I was thinking, yesterday, of preparation. It’s not something I have a really good grasp of outside of very formal or important situations, mainly because I seem to think that people, on the whole, don’t have to do much preparation to get smaller things done in their lives.
Like get dressed in the morning.
I know I stress less if I don’t have to make choices when my mind’s not up to speed, which is the majority of a morning. I can if the scope is limited (find error in text, fix error in text) but not if the scope is open (I literally have twelve different top combinations I can put on for work this morning OH GOD NO).

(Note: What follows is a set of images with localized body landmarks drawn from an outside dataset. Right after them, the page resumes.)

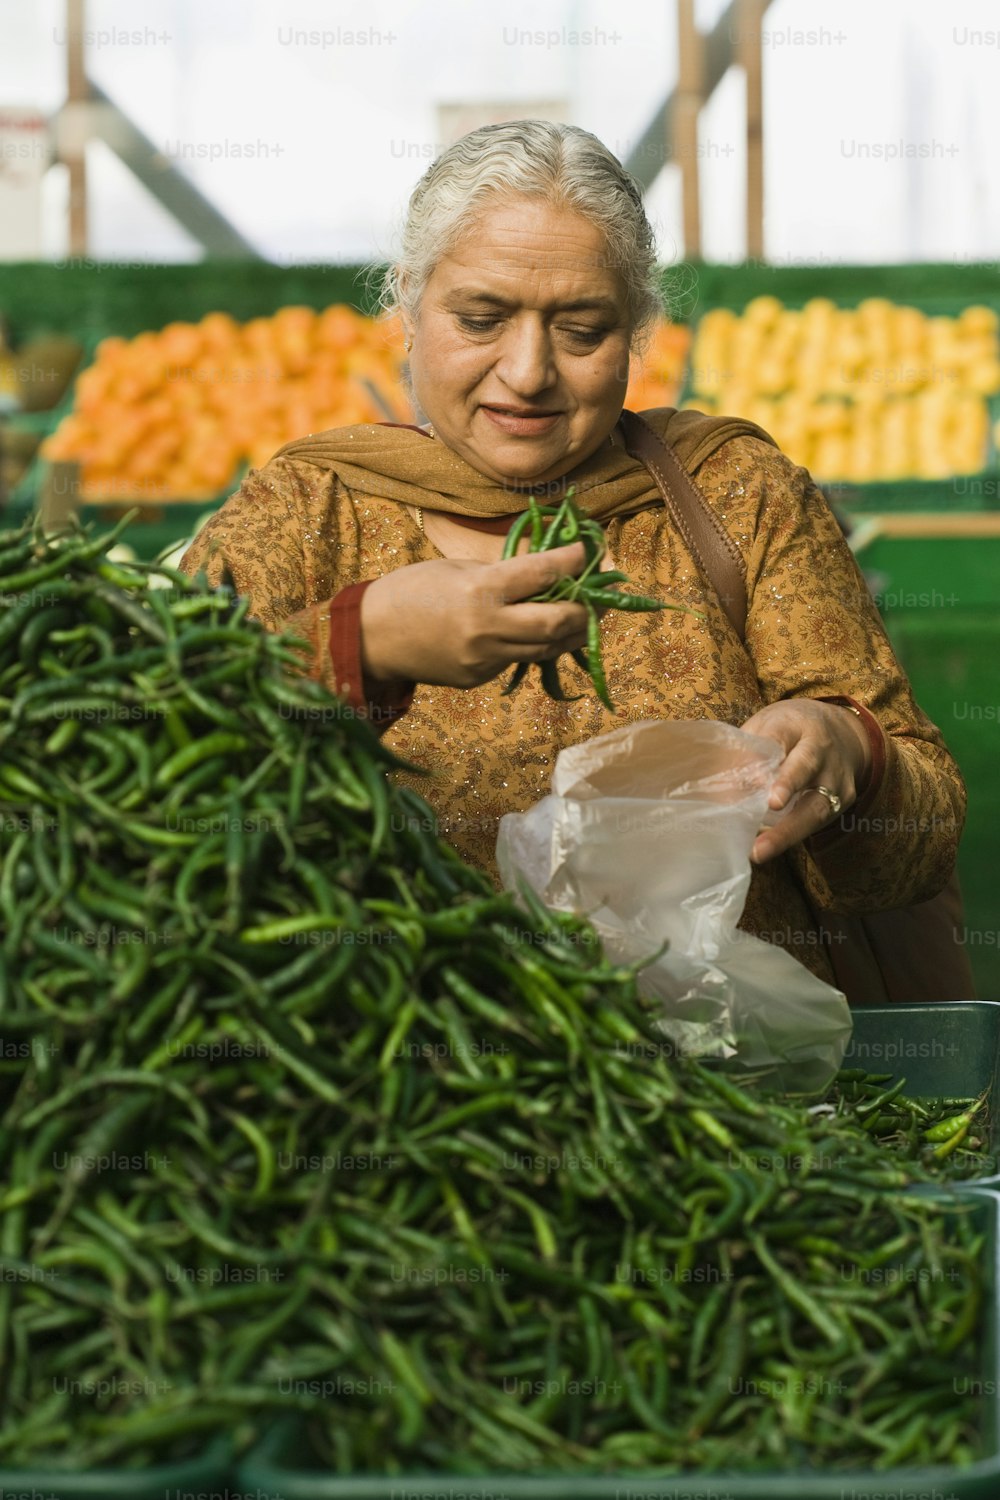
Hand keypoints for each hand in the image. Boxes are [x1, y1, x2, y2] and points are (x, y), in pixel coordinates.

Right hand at [359, 541, 591, 689]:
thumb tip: (547, 571)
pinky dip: (534, 644)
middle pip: (558, 621)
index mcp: (480, 590)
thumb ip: (503, 573)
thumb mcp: (458, 567)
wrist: (373, 636)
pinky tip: (540, 631)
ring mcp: (485, 658)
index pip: (542, 574)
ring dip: (571, 631)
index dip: (573, 561)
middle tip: (602, 594)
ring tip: (586, 615)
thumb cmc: (412, 590)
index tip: (591, 551)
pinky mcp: (480, 677)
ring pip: (546, 647)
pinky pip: (518, 658)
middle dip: (587, 608)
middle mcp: (487, 628)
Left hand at [741, 699, 871, 863]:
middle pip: (806, 767)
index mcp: (797, 725)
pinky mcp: (843, 801)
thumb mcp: (768, 725)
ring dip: (787, 831)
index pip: (781, 734)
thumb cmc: (792, 732)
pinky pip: (817, 821)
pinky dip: (791, 836)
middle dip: (789, 785)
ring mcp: (836, 778)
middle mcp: (822, 749)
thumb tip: (719, 781)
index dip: (768, 751)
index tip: (753, 772)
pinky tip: (768, 848)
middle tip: (771, 805)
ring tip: (760, 851)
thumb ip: (748, 749)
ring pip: (816, 806)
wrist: (845, 735)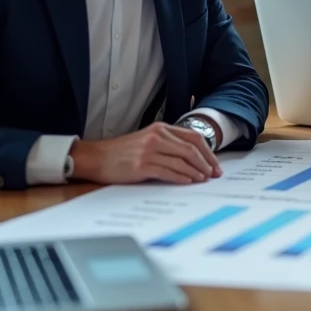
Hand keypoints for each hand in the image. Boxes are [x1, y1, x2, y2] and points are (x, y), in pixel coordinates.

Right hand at [70, 122, 222, 184]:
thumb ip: (168, 144)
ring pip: (182, 161)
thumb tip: (193, 158)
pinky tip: (188, 182)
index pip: (193, 137)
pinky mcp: (141, 165)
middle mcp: (157, 137)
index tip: (215, 164)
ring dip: (196, 171)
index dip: (208, 152)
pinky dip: (181, 177)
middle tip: (214, 174)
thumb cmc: (121, 152)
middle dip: (206, 163)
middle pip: (191, 149)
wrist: (94, 158)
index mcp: (161, 129)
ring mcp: (149, 151)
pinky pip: (168, 171)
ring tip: (203, 179)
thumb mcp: (147, 140)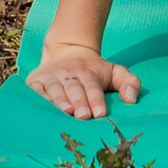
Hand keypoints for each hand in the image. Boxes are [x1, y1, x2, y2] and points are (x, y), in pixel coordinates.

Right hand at [28, 39, 142, 119]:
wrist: (67, 51)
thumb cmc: (94, 71)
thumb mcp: (115, 72)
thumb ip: (129, 82)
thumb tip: (132, 99)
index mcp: (89, 73)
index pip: (93, 87)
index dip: (97, 100)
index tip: (100, 113)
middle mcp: (69, 73)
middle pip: (74, 88)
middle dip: (79, 102)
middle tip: (83, 116)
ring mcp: (51, 77)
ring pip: (55, 89)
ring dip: (59, 100)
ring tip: (65, 112)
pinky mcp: (35, 81)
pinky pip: (35, 90)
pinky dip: (37, 99)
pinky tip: (39, 109)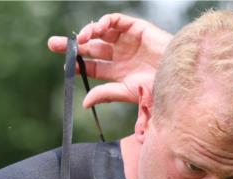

I’ve done that sort of thing before — prepping wardrobe at an hour where my brain’s warmed up and okay with picking things out — though I often fall out of the practice for any number of reasons. But yesterday I was thinking about preparation for tasks that are more complex than picking out clothes but far, far less complex than preparing for, say, a sword grading.
Like, for just about anything else that I do. I used to game my brain by approaching things i needed to do in a shallow spiral, so as not to kick up oppositional refusal. I might know I need to wash the dishes, but if I attempt a frontal approach, I get angry and overwhelmed (I know! Overwhelmed at dishes, what kind of bullshit is that) and won’t actually do it. But if I just go into the kitchen, and then, you know, wash a glass ’cause I need it, then, well, I’m aready there and I don’t have to do everything that’s in the sink and that’s when the dishes get done by me.
But for things that don’t trigger a resentment response, but instead an anxiety response — a feeling of inadequacy or errors yet to be committed — this prep angle sounds like it might just work.
For example, the primary source translating I do. I usually “sneak up” on it by opening up the appropriate PDF while working on a bunch of other things, and then let myself get drawn into the text. But that’s not ideal because I don’t have as much control over what part of the text snags me, and I usually end up working until I’m overtired and that has its own negative consequences.
Instead, I was thinking I could spend a little time specifically searching out a reasonable chunk of text — two, maybe three pages — of a passage that’s immediately relevant, and clip those pages into a separate file. My job is to translate those bits. If I want to do more, that’s fine, but I’m only responsible for this small number, which helps prevent the anxiety-overwhelm reaction that makes my brain static roar up and turns me useless for a while. I am pre-limiting the scope of things I want to do so I’m making fewer decisions and taxing the executive bits of my mind less.
I’m sure that for most of you this is blindingly obvious — there may be many of you thinking that someone who appears reasonably intelligent can’t possibly believe this is a new or novel concept that requires trying out. Well, let me welcome you to the land of impaired executive function. If it looks to you like it sucks, I assure you it sucks more than it looks.
At any rate, I’ll try this over the next few days and see if the benefits outweigh the effort required, thereby insuring I continue to do this sort of thing with low resentment. Resentment makes me quit doing a lot of things.